I looked up at him. He was smiling down at
me. It wasn't the charming smile he always wore- it was a fiercer,
unpracticed smile. His eyes were soft and maybe a little sad. He
looked vulnerable.

At that very moment I desperately wanted to
crawl on top of him, rip his clothes off and get as close to his
body, his heart, his soul, as possible. It scared the crap out of
me. Holy fucking hell, what is wrong with me?

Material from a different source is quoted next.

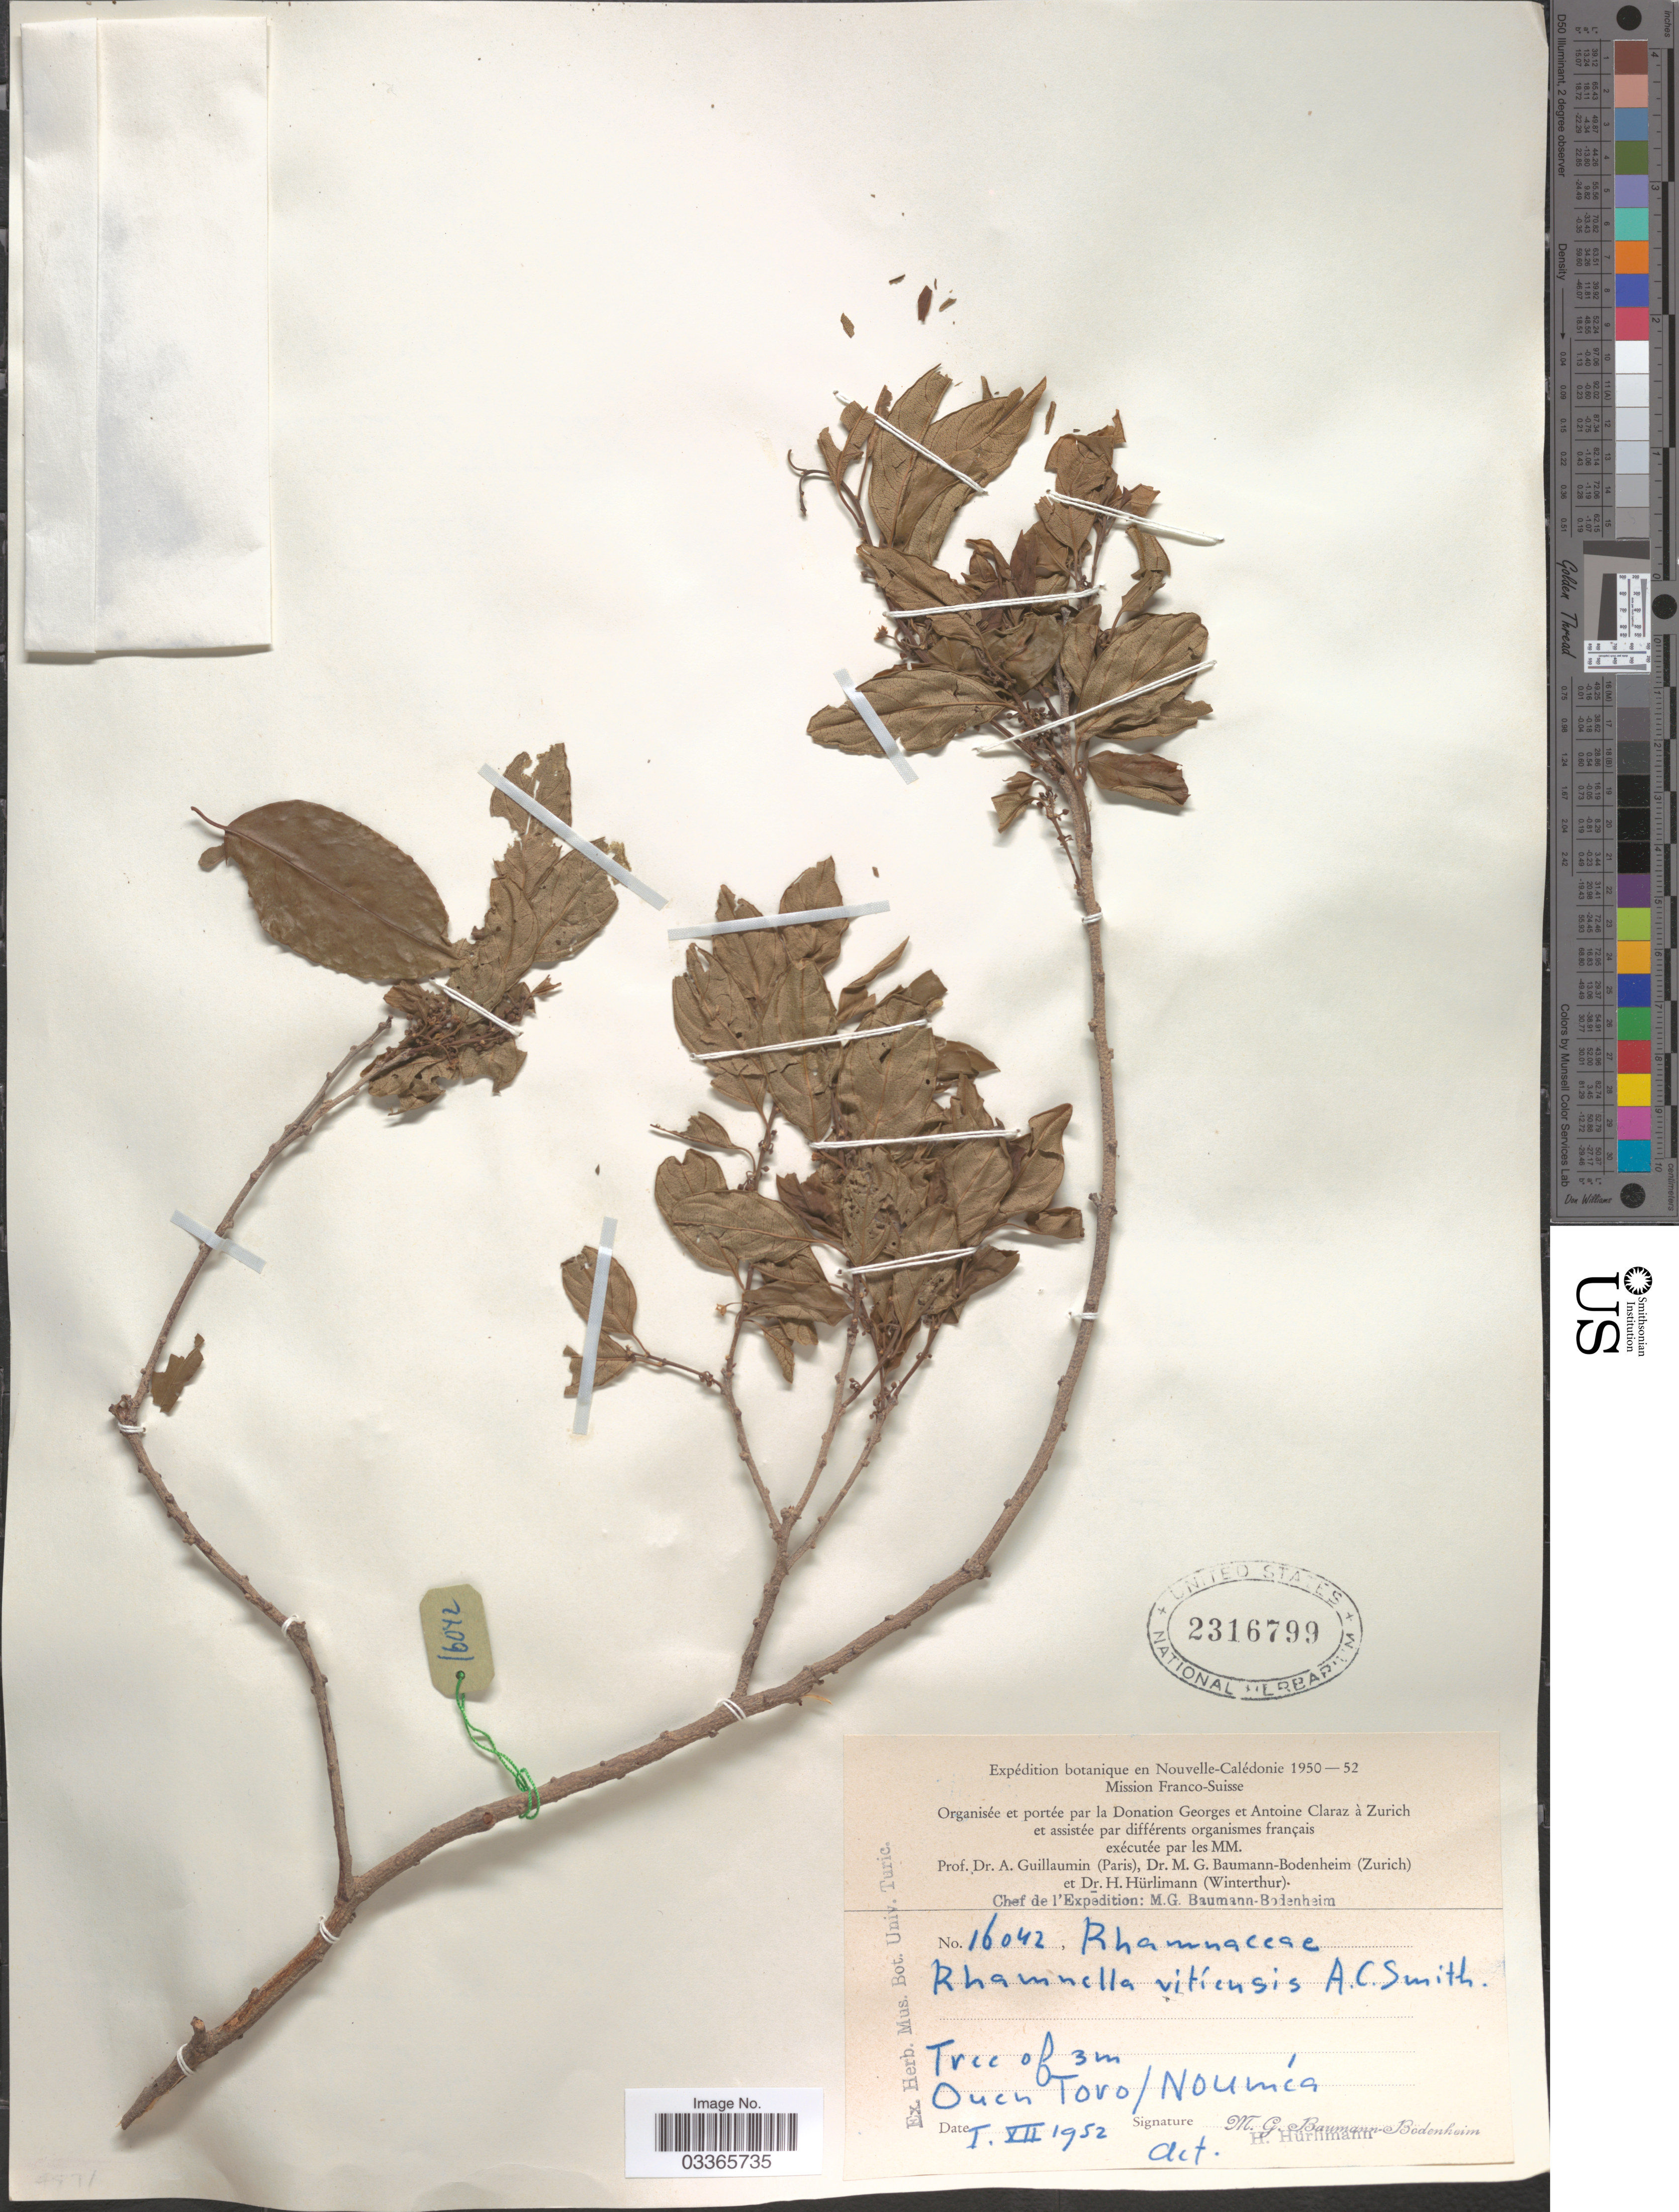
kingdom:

"P.D.A. Coach Kelley," someone in a group of
students yelled from behind us.

I breathed a silent thank you to the kid and
stepped back out of Bo's arms. Bo gave me a small smile and opened
my car door. I quickly got in, and would have just as quickly shut
the driver's side door, but Bo stopped me. He leaned down and
kissed me. It was a scorching kiss that made my poor neglected
vagina rejoice as the rest of my body melted into a creature of
pure want.

Bo finally ended the kiss. Of course, I had
practically pulled him into the car on top of me.

He gave me a chaste peck on my cheek. "I'm
letting you go, but we both know this is only temporary." He kissed
me again, this time on the lips, not quite the kiss of a few
minutes before, which only left me wanting more.

"You need to make sure your uncle is off
doing something Friday night or I'll be kidnapping you and taking
you to my house. One way or another, we're going to finish what we
started last Friday," he whispered intently.

Before I could respond-I'm not sure I could
have-he shut my car door and walked away.

I sat there watching him, admiring his slow
confident gait, broad shoulders and impressive ass. An ass that
starred in an equally impressive daydream that I was still
enjoying, who knows how long after Bo had already climbed into his
shiny gunmetal gray Shelby and driven away.

A knock on my window pulled me out of my
reverie. I looked up, and Sebastian Black's face was pressed
against my driver side window.

"Hello, pretty."

I opened my mouth to scream, and a hoarse,
choked, garbled sound came out. Apparently my vocal chords stopped
working when I was scared shitless. I reached for the ignition and
realized I didn't have any keys in my hand. Sebastian started
lightly drumming his fingers on the window.